The exercise - Repeat the records from the line containing "country: St. Lucia" up to and including the line containing "scientific name: Ludwigia octovalvis", word for word.
## start Supplied data
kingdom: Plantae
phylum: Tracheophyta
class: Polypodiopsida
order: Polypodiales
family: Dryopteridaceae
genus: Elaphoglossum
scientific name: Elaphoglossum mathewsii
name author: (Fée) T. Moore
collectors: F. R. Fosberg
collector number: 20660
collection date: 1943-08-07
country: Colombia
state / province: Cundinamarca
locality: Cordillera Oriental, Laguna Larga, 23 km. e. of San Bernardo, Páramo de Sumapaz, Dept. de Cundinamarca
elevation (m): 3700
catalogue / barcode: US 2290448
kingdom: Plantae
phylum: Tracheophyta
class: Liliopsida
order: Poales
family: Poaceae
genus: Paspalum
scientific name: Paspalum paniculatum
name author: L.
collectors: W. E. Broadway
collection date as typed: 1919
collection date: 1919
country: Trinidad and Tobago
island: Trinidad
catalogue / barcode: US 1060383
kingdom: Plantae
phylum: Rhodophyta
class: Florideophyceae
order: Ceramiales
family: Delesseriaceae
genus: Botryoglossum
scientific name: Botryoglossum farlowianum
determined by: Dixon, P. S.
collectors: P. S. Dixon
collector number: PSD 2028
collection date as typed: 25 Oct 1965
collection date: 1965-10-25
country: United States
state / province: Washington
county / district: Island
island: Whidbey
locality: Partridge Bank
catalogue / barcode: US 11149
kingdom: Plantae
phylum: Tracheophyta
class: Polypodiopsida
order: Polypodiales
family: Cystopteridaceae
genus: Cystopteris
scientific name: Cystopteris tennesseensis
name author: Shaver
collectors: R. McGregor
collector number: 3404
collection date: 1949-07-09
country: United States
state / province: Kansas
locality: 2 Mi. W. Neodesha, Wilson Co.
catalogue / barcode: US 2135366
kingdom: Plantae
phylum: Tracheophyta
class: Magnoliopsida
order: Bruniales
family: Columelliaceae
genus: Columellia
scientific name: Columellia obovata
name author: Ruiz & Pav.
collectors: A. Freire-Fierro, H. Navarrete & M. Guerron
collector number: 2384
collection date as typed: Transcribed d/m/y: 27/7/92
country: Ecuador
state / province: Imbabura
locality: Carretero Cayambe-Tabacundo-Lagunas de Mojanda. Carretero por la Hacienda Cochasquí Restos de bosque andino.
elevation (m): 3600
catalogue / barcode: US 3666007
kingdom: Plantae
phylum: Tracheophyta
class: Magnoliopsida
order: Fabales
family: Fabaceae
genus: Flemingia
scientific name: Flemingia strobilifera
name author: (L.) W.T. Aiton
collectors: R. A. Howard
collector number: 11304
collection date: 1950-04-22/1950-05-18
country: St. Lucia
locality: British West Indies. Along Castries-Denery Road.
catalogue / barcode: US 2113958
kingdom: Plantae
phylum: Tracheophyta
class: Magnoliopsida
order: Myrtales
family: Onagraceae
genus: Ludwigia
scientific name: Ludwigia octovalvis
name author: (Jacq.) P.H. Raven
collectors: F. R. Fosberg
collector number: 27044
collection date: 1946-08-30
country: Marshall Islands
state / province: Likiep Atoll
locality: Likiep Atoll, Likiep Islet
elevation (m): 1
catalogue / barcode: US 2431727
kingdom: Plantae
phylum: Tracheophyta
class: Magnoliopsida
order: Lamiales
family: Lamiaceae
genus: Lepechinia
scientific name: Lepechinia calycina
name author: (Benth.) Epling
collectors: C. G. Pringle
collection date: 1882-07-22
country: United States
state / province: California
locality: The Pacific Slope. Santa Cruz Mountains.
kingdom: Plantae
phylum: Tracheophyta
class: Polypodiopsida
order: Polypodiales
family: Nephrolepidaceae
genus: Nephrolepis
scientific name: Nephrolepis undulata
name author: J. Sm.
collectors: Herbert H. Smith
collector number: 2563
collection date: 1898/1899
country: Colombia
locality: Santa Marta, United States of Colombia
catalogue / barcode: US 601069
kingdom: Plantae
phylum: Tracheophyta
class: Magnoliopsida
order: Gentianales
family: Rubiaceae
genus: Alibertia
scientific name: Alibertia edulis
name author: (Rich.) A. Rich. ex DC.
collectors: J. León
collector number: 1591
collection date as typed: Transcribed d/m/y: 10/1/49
## end Supplied data
The answer -
country: St. Lucia
locality: British West Indies. Along Castries-Denery Road.
catalogue / barcode: US 2113958
kingdom: Plantae
phylum: Tracheophyta
class: Magnoliopsida
order: Myrtales
family: Onagraceae
genus: Ludwigia
scientific name: Ludwigia octovalvis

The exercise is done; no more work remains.